At least since the 2002 World Summit on Sustainable Development, water has been seen as an economic and social good. We can postulate that climate resilience is, similarly, both a social and economic good. Africa’s poor struggle to break out of a poverty climate vulnerability cycle, even under the challenges of current climate variability. They need investments in water infrastructure to break this cycle. But it is often difficult to maintain revenue streams in small scale water supply and irrigation schemes. The AMCOW President’s apprehension over the focus on bankable climate resilience infrastructure projects is certainly relevant.
Accessing the billions of dollars for climate resilience infrastructure must, nevertheless, recognise the fiduciary duty financiers have towards their shareholders. Where risks are higher, financing will be more difficult and costs will be higher. The simple epithet that; “Money will flow where there is money to be made” poses a challenge to the bankability of financing climate resilience as a social good. This is exacerbated by low or sub-investment grade ratings in poorer countries.

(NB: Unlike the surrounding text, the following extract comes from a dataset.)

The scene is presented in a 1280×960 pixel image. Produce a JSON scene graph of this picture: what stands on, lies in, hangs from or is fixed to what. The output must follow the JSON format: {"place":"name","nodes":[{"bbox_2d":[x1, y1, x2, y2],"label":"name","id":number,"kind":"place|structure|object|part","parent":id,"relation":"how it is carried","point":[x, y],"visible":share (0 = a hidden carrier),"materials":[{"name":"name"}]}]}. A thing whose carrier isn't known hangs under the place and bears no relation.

There is an underlying "catch 22" to this conundrum. Poor water management and inadequate water infrastructure puts brakes on economic growth. But economic growth improves our ability to manage and maintain infrastructure, improves investment ratings and increases the ability to finance new infrastructure. Economic growth also increases a country’s ability to fund the social good component out of taxes on tariffs (or stepped tariffs). However, taxes on tariffs need bigger larger users of water and energy, i.e. We need infrastructure to grow, but we must have grown to finance the infrastructure. This points to a need for a greater focus on the implications of climate vulnerability on the economy as a whole.

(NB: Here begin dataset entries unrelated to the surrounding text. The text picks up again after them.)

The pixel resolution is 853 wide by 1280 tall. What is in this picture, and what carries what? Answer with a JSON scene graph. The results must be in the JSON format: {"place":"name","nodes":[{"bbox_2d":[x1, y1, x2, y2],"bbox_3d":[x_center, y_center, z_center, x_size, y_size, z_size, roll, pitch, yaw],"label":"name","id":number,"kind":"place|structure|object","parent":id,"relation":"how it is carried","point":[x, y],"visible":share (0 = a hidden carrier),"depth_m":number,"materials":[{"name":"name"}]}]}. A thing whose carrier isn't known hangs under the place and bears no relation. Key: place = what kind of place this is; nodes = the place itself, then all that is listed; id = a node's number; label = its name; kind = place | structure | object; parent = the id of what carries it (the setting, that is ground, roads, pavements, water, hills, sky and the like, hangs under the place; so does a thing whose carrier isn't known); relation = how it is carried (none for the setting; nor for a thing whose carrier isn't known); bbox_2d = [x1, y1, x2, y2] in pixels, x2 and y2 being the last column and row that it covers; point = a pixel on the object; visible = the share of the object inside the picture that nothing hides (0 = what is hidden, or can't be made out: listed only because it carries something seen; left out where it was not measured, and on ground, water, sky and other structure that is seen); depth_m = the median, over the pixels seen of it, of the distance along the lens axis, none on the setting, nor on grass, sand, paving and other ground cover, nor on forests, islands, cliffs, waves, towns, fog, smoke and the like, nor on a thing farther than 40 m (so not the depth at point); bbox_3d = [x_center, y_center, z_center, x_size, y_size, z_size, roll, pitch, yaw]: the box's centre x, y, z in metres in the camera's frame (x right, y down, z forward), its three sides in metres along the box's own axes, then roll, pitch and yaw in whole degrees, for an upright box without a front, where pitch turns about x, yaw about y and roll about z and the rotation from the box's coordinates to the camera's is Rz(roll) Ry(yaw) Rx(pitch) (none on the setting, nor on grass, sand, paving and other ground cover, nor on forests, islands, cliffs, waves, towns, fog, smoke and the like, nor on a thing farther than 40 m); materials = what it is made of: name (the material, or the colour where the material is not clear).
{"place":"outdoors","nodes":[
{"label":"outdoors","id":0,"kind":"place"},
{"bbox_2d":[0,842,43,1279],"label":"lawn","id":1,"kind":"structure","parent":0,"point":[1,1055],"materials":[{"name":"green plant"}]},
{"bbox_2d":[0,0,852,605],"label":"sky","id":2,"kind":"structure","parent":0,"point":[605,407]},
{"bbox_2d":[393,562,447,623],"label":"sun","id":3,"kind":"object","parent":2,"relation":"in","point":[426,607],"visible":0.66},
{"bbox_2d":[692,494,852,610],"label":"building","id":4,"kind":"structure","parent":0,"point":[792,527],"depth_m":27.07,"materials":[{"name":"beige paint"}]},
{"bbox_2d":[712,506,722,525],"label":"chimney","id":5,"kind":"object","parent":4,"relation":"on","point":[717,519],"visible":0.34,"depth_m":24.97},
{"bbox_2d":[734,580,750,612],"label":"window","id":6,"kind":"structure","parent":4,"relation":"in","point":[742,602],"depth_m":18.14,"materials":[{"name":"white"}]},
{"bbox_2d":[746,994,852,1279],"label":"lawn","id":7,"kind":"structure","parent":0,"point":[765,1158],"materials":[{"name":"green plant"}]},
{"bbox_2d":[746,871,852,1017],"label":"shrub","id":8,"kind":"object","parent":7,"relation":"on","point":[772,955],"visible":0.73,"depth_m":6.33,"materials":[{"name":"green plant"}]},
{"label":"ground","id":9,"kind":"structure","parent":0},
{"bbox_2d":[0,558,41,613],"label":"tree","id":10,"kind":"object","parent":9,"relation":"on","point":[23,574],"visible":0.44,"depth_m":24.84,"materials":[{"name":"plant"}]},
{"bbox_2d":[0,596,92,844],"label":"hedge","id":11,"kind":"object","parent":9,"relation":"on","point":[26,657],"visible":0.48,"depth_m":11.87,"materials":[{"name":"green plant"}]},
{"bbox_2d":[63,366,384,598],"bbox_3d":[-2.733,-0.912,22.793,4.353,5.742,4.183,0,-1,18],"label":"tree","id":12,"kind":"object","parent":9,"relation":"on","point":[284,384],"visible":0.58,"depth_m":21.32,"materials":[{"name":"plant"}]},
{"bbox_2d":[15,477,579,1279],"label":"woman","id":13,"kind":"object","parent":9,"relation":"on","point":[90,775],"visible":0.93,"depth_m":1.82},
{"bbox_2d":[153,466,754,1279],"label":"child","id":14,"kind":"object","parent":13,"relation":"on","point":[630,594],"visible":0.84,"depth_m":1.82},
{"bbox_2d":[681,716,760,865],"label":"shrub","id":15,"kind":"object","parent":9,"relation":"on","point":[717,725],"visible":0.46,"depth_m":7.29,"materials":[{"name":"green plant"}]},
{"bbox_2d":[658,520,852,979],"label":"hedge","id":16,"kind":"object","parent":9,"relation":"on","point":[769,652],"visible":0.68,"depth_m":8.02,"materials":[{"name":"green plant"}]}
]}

This was one of the motivations behind the World Bank’s support to the Climate Change Adaptation Project (CCAP) in Zambia. The CCAP aimed to provide loan financing for a number of small-scale infrastructure investments across the country. The collective impact of this infrastructure on reducing the burden on central government to feed the rural poor in droughts, and reducing rural to urban migration where the cities did not have the infrastructure to absorb the additional people, was more important than the bankability of the individual projects.

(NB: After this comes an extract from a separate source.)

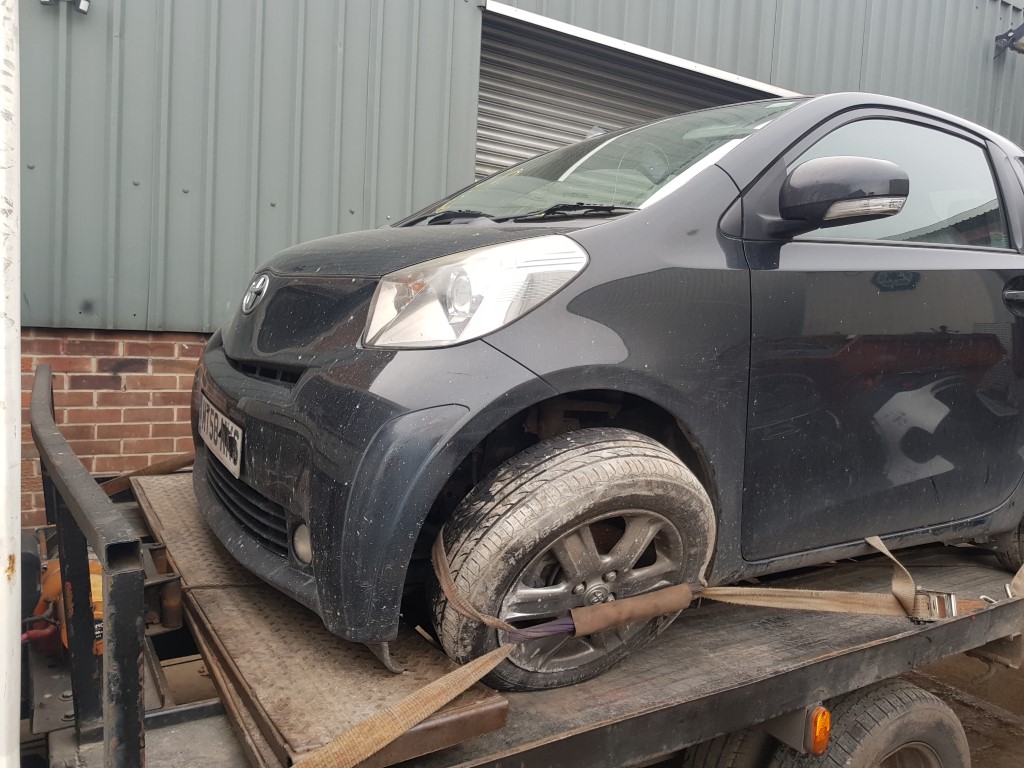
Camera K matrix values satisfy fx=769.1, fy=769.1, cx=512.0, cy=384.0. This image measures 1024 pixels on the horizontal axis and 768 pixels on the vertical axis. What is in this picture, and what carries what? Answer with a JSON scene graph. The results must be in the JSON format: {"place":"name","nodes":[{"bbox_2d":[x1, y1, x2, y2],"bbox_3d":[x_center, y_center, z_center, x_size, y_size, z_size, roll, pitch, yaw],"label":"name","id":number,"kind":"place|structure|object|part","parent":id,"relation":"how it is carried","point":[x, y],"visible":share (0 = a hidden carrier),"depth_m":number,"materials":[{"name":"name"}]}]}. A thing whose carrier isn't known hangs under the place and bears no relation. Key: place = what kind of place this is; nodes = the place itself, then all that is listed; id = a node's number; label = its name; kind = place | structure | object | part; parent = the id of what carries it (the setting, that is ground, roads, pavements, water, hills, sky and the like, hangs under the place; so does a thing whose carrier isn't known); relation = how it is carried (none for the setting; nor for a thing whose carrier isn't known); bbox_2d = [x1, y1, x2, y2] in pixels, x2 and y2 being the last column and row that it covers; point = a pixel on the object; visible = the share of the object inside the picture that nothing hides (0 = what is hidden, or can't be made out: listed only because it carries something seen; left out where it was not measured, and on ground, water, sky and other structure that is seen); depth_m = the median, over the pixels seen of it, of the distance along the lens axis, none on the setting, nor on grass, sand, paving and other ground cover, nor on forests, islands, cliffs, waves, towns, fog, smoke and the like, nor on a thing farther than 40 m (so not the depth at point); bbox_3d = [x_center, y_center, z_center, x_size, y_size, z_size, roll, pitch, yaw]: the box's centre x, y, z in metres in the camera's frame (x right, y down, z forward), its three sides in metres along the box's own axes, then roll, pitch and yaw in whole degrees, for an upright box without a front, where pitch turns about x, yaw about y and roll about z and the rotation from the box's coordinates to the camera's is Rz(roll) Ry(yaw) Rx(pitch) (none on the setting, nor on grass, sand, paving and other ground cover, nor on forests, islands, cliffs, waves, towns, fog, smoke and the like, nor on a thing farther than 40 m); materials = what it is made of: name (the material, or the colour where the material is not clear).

This is not a call to ignore the importance of cost recovery in infrastructure projects, but rather a call to flag the need for a broader view of the bankability of small-scale infrastructure aimed at the social good component of climate resilience. At the same time we need to build climate resilient and inclusive economies, which provide the opportunity for taxes on tariffs, improve governance, address inequality and promote social stability. One approach is to build on the momentum in financing energy infrastructure by identifying multi-purpose infrastructure across the water food and energy nexus. Corporate water stewardship offers another. Taking some risks is yet another. A colleague who works for a Chinese Investment Bank told me that they are expected to have a number of failed projects – it signals that they are taking risks and hence reducing the chances of missing the next big thing.
Now is a good time
The World Economic Forum (WEF) is increasingly recognising water, climate and migration crises as drivers of global investment risks. The security community has noted the importance of water and climate security in maintaining social stability. Traction is being gained with water, food and energy nexus thinking. There is a greater focus on corporate water stewardship.
There are now, perhaps more than ever, increasing opportunities to finance both the social and economic good components of climate resilience. To do this we need large and small scale projects that support all the SDGs, and promote growth.